3. Participative education planning and budgeting.
Essentially, this seeks to initiate and institutionalize
a process that will actively engage the local community in participative
planning and budgeting for the education sector.
Strong community participation is especially required in
needs assessment and priority setting; a Stakeholders Congress for
plan critiquing and mobilization of alternative funding sources,
and NCSB budget presentation through a State of Local Education
Report by the Board.
4. Managing School Board expenditures. This seeks to
develop and institutionalize a transparent financial management
and procurement system for the Board that will operationalize budget
implementation, monitoring and evaluation.

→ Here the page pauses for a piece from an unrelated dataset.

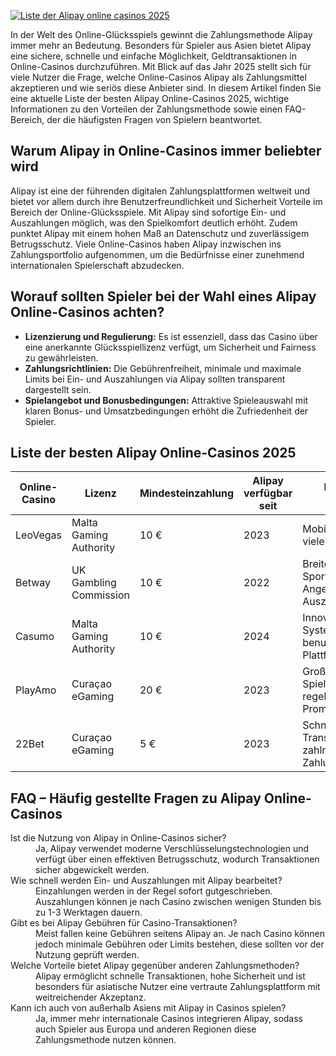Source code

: [![Liste der Alipay online casinos 2025](https://123-caf.pages.dev/gitsignup.png)](https://vrmoo.ru/Bt82HjjY)

<p>In der Welt des Online-Glücksspiels gewinnt die Zahlungsmethode Alipay immer mehr an Bedeutung. Besonders für Spieler aus Asien bietet Alipay eine sichere, schnelle und einfache Möglichkeit, Geldtransaktionen in Online-Casinos durchzuführen. Mit Blick auf das Jahr 2025 stellt sich für viele Nutzer die Frage, welche Online-Casinos Alipay als Zahlungsmittel akzeptieren und wie seriös diese Anbieter sind. In diesem Artikel finden Sie eine aktuelle Liste der besten Alipay Online-Casinos 2025, wichtige Informationen zu den Vorteilen der Zahlungsmethode sowie einen FAQ-Bereich, der die häufigsten Fragen von Spielern beantwortet.</p>  <h2>Warum Alipay in Online-Casinos immer beliebter wird</h2> <p>Alipay ist eine der führenden digitalen Zahlungsplattformen weltweit und bietet vor allem durch ihre Benutzerfreundlichkeit und Sicherheit Vorteile im Bereich der Online-Glücksspiele. Mit Alipay sind sofortige Ein- und Auszahlungen möglich, was den Spielkomfort deutlich erhöht. Zudem punktet Alipay mit einem hohen Maß an Datenschutz und zuverlässigem Betrugsschutz. Viele Online-Casinos haben Alipay inzwischen ins Zahlungsportfolio aufgenommen, um die Bedürfnisse einer zunehmend internationalen Spielerschaft abzudecken.</p>  <h2>Worauf sollten Spieler bei der Wahl eines Alipay Online-Casinos achten?</h2> <ul> <li><strong>Lizenzierung und Regulierung:</strong> Es ist essenziell, dass das Casino über eine anerkannte Glücksspiellizenz verfügt, um Sicherheit und Fairness zu gewährleisten.</li> <li><strong>Zahlungsrichtlinien:</strong> Die Gebührenfreiheit, minimale und maximale Limits bei Ein- und Auszahlungen via Alipay sollten transparent dargestellt sein.</li> <li><strong>Spielangebot und Bonusbedingungen:</strong> Attraktive Spieleauswahl mit klaren Bonus- und Umsatzbedingungen erhöht die Zufriedenheit der Spieler.</li> </ul>  <h2>Liste der besten Alipay Online-Casinos 2025</h2> <table> <thead> <tr> <th>Online-Casino</th> <th>Lizenz</th> <th>Mindesteinzahlung</th> <th>Alipay verfügbar seit</th> <th>Besondere Features</th> </tr> </thead> <tbody> <tr> <td>LeoVegas</td> <td>Malta Gaming Authority</td> <td>10 €</td> <td>2023</td> <td>Mobilfreundlich, viele Live-Spiele</td> </tr> <tr> <td>Betway</td> <td>UK Gambling Commission</td> <td>10 €</td> <td>2022</td> <td>Breites Sportwetten-Angebot, schnelle Auszahlungen</td> </tr> <tr> <td>Casumo</td> <td>Malta Gaming Authority</td> <td>10 €</td> <td>2024</td> <td>Innovatives Bonus-System, benutzerfreundliche Plattform</td> </tr> <tr> <td>PlayAmo</td> <td>Curaçao eGaming</td> <td>20 €</td> <td>2023</td> <td>Großes Spielportfolio, regelmässige Promotions</td> </tr> <tr> <td>22Bet</td> <td>Curaçao eGaming</td> <td>5 €</td> <td>2023</td> <td>Schnelle Transaktionen, zahlreiche Zahlungsmethoden</td> </tr> </tbody> </table>  <h2>FAQ – Häufig gestellte Fragen zu Alipay Online-Casinos</h2> <dl> <dt>Ist die Nutzung von Alipay in Online-Casinos sicher?</dt> <dd>Ja, Alipay verwendet moderne Verschlüsselungstechnologien und verfügt über einen effektiven Betrugsschutz, wodurch Transaktionen sicher abgewickelt werden.</dd>  <dt>Wie schnell werden Ein- und Auszahlungen mit Alipay bearbeitet?</dt> <dd>Einzahlungen werden in der Regel sofort gutgeschrieben. Auszahlungen können je nach Casino zwischen wenigen Stunden bis zu 1-3 Werktagen dauern.</dd>  <dt>Gibt es bei Alipay Gebühren für Casino-Transaktionen?</dt> <dd>Meist fallen keine Gebühren seitens Alipay an. Je nach Casino können jedoch minimale Gebühren oder Limits bestehen, diese sollten vor der Nutzung geprüft werden.</dd>  <dt>Welche Vorteile bietet Alipay gegenüber anderen Zahlungsmethoden?</dt> <dd>Alipay ermöglicht schnelle Transaktionen, hohe Sicherheit und ist besonders für asiatische Nutzer eine vertraute Zahlungsplattform mit weitreichender Akzeptanz.</dd>  <dt>Kann ich auch von außerhalb Asiens mit Alipay in Casinos spielen?</dt> <dd>Ja, immer mehr internationale Casinos integrieren Alipay, sodass auch Spieler aus Europa und anderen Regionen diese Zahlungsmethode nutzen können.</dd> </dl>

It will also provide
for a NCSB Match Seed Fund that the Board will use to support a
pilot school-based community-identified project prioritized in the
local education plan, on condition that the community raises a minimum
counterpart.
5. Building up
local stakeholdership.
Essentially, this seeks to sustain local stakeholdership
by effectively communicating the plan to stakeholders and institutionalizing
a feedback mechanism that will enable the general public to engage
the Board in a continuing dialog on education issues.
6. Influencing
national policy. Essentially,
this seeks to generate, discuss and document policy recommendations
for strengthening Philippine LSBs through a roundtable discussion
and publication of case studies of successful LSBs in the country.